#### [Completate quanto segue]
[1] Nel testo sul Cimitero Acattolico di Roma, quale scritta campeggia grande sulla soglia?
[2] Riproducete fedelmente tutte le righe della sezione dei dati raccolti, omettendo le immagini.

#### [Testo di riferimento]
News, Resoconti

All the Time, All the Hope

Redazione

lbaldini


domenica 19 febbraio 2023
T – Il cimitero Acattolico e la Centrale Montemartini

Vai alla scheda dell’escursione


Il mio amato inglese, finalmente accostato al mio amato latino; mi innamorano le scritte incise nel marmo, reso scuro dal tempo, dalle muffe, dall’umidità dell’underground.
Eppure le tombe del Cimitero Acattolico di Roma raccontano anche tutta la speranza.
Speranza di tutti, di non finire lì, nel cimitero, o non solo lì: RESURRECTURIS, dice la scritta che campeggia grande sulla soglia. Gli acattolici sperano comunque di rinascere oppure di non morire, come i loro versi poetici non muoiono, perché non vengono
dimenticati mai.
Arcoiris ci ha portato stavolta alle riflessioni semisilenziose tra le lapidi fittissime in un bosco fittissimo di cipressi e pini marittimi, ci ha immerso nei profumi del bosso e dell’acanto; e ci siamo mossi con rispetto e con ordine cercando, negli stretti passaggi tra le tombe, i nomi familiari, per ricordare insieme storie e interessi di politici, di combattenti, di artisti e di celebri sposi: storie e interessi mai sepolti, in effetti.
La bella giornata è cominciata presto e questa Domenica ho l’onore di accompagnare Caterina che ha prescelto con cura e preparato un sentiero su cui tendere il filo di un discorso che lega il passato all’oggi. La seguiamo allora fino al confine destro di quell’hortus conclusus che è il Cimitero Acattolico per ascoltare Massimo che legge, accanto alle ceneri di Gramsci, uno degli scritti più decisi di Gramsci, un’idea che con forza attraversa ancora le nostre giornate: anche oggi il ripudio dell’indifferenza è in sé una scelta di vita e, come il giovane Antonio scriveva, il nostro futuro si costruisce attivamente, non si rimane passivi a guardare, eterni scontenti del risultato raggiunto da altri.

#### [Dati raccolti]
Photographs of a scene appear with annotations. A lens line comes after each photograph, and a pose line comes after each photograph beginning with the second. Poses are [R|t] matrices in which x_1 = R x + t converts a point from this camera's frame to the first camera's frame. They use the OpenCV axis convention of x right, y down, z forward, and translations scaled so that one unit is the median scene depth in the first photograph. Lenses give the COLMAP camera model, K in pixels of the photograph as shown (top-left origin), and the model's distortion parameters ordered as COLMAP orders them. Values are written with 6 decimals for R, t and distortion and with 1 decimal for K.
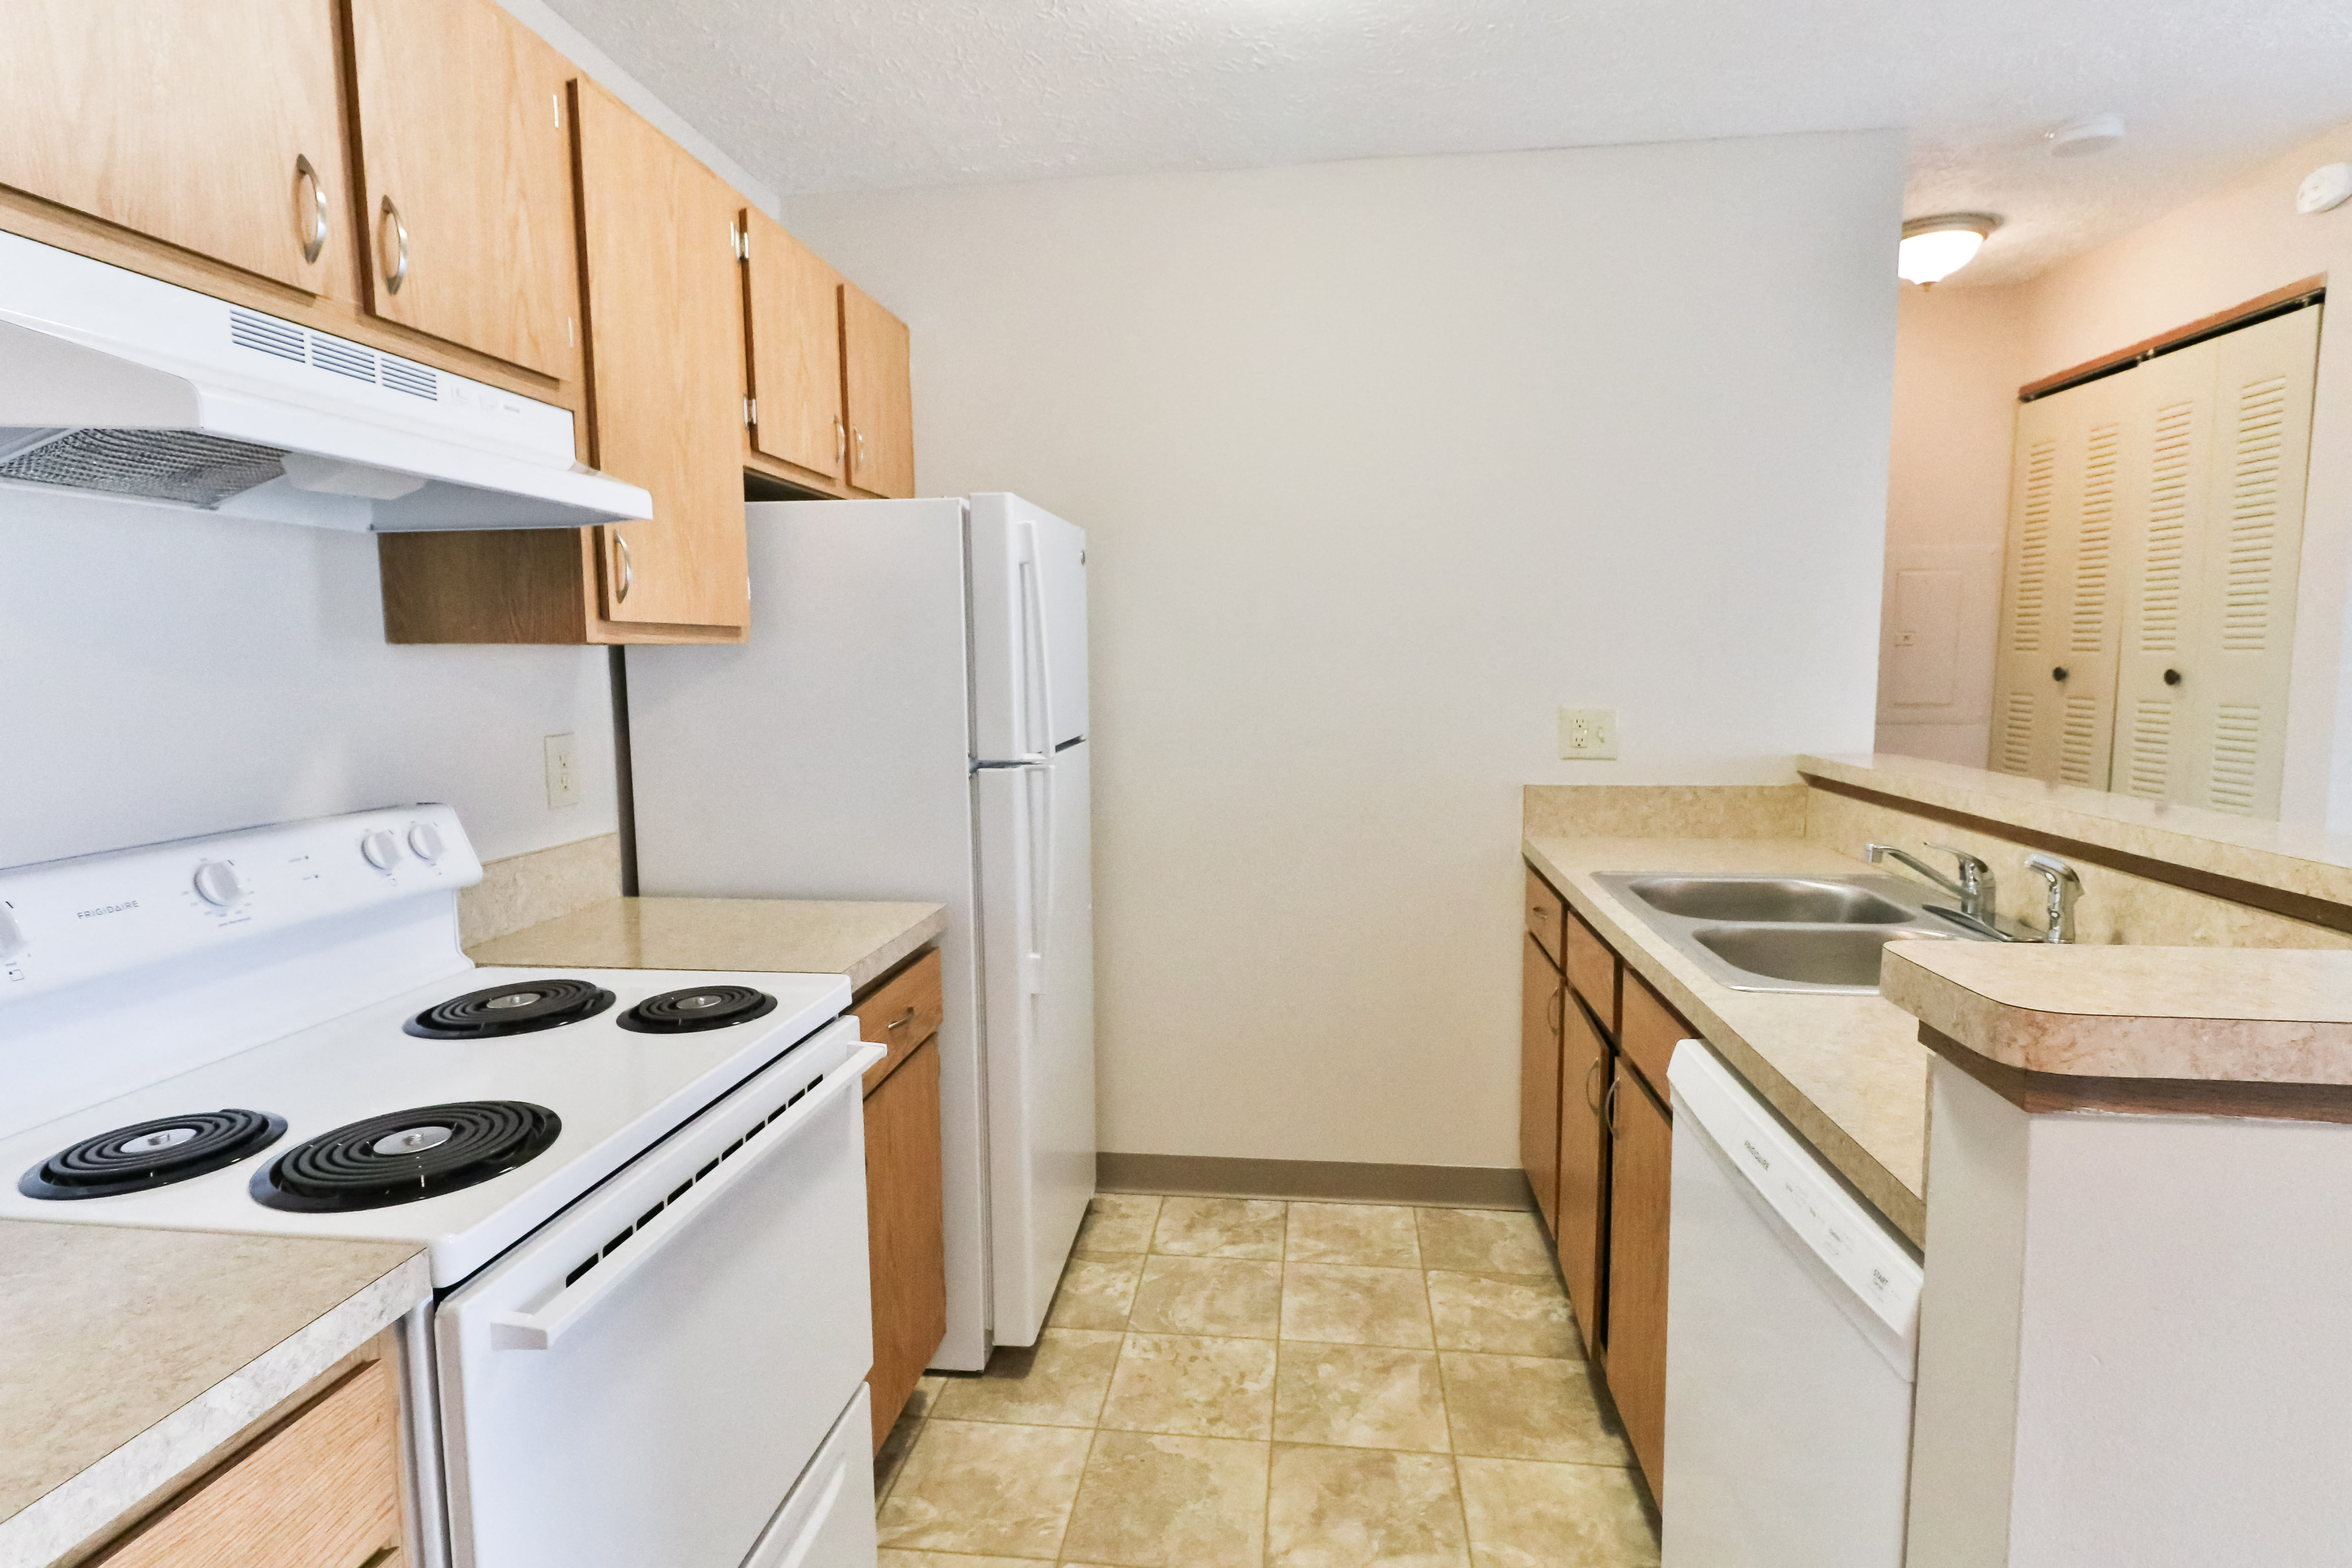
lens RADIAL K [[1245.4, 0, 1176.0], [0, 1245.4, 784.0], [0, 0, 1]] dist [0.004355, 0.000645]
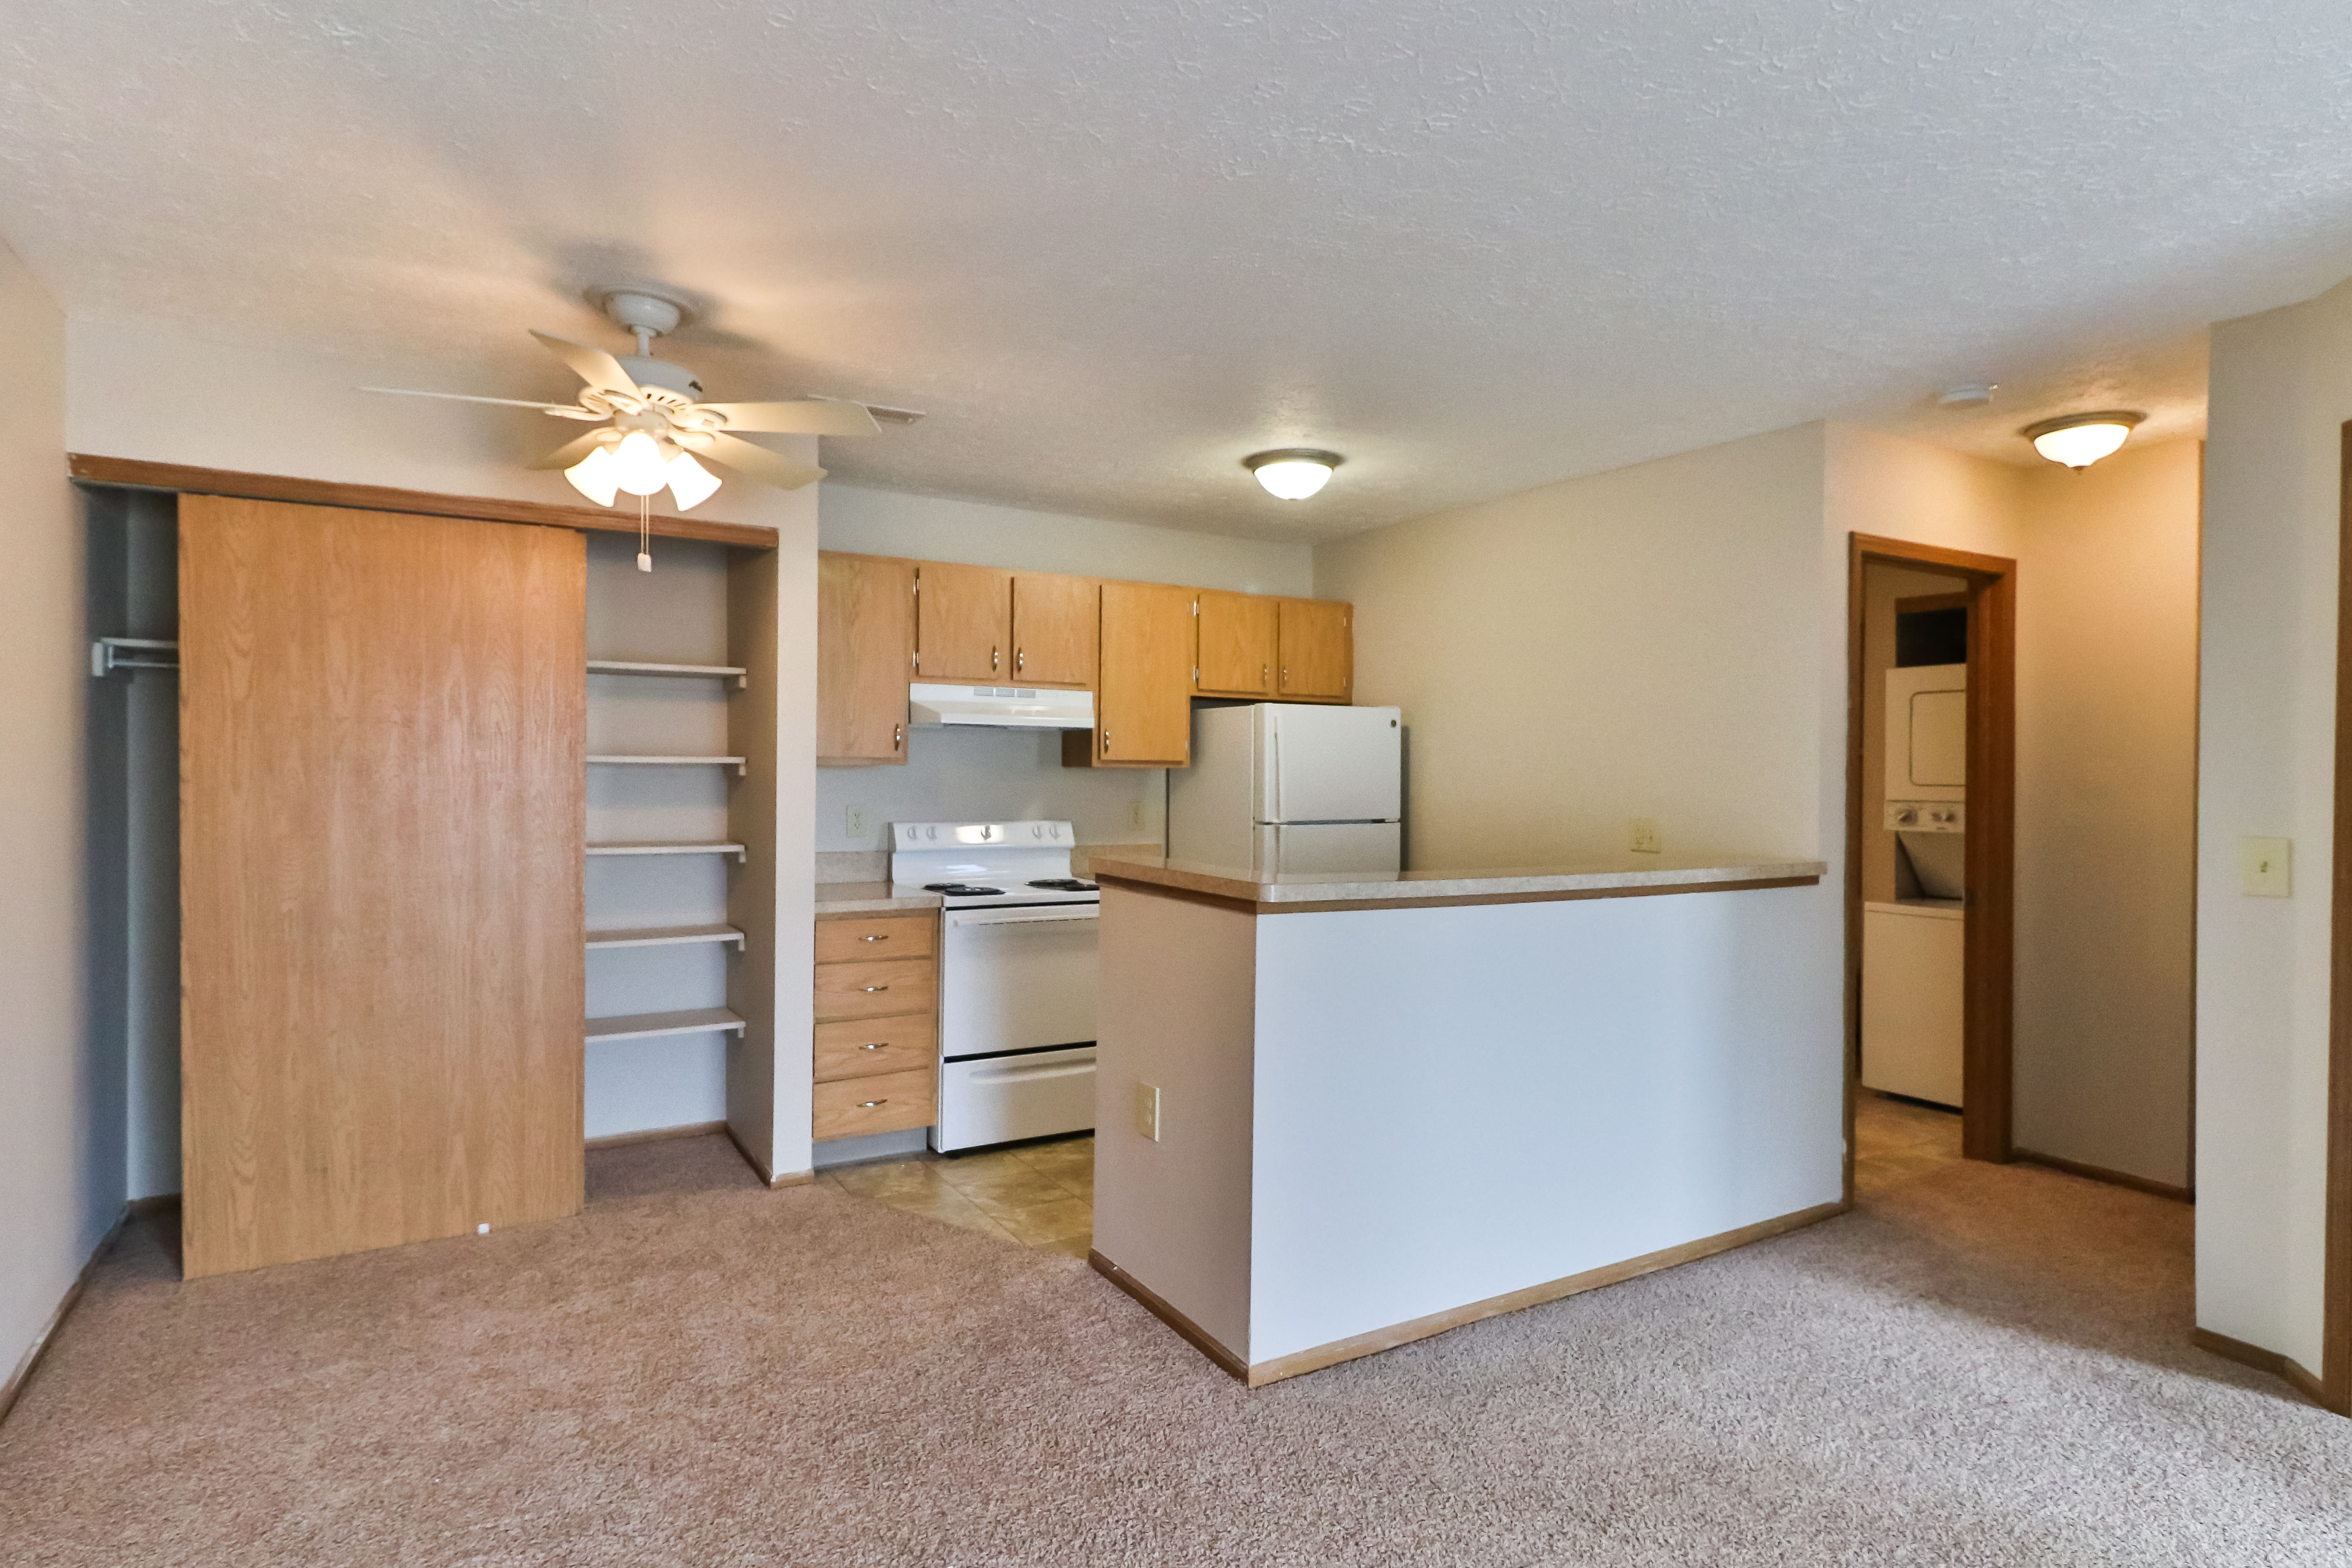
lens RADIAL K [[1245.4, 0, 1176.0], [0, 1245.4, 784.0], [0, 0, 1]] dist [0.004355, 0.000645]
pose [[0.625312, 0.022486, -0.780051, 1.956798], [-0.090703, 0.994904, -0.044031, 0.041386], [0.775085, 0.098286, 0.624165, -0.695598]]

#### [Risultati attesi]
[1] RESURRECTURIS

[2]
Photographs of a scene appear with annotations. A lens line comes after each photograph, and a pose line comes after each photograph beginning with the second. Poses are [R|t] matrices in which x_1 = R x + t converts a point from this camera's frame to the first camera's frame. They use the OpenCV axis convention of x right, y down, z forward, and translations scaled so that one unit is the median scene depth in the first photograph. Lenses give the COLMAP camera model, K in pixels of the photograph as shown (top-left origin), and the model's distortion parameters ordered as COLMAP orders them. Values are written with 6 decimals for R, t and distortion and with 1 decimal for K.
lens RADIAL K [[1245.4, 0, 1176.0], [0, 1245.4, 784.0], [0, 0, 1]] dist [0.004355, 0.000645]
lens RADIAL K [[1245.4, 0, 1176.0], [0, 1245.4, 784.0], [0, 0, 1]] dist [0.004355, 0.000645]
pose [[0.625312, 0.022486, -0.780051, 1.956798], [-0.090703, 0.994904, -0.044031, 0.041386], [0.775085, 0.098286, 0.624165, -0.695598]]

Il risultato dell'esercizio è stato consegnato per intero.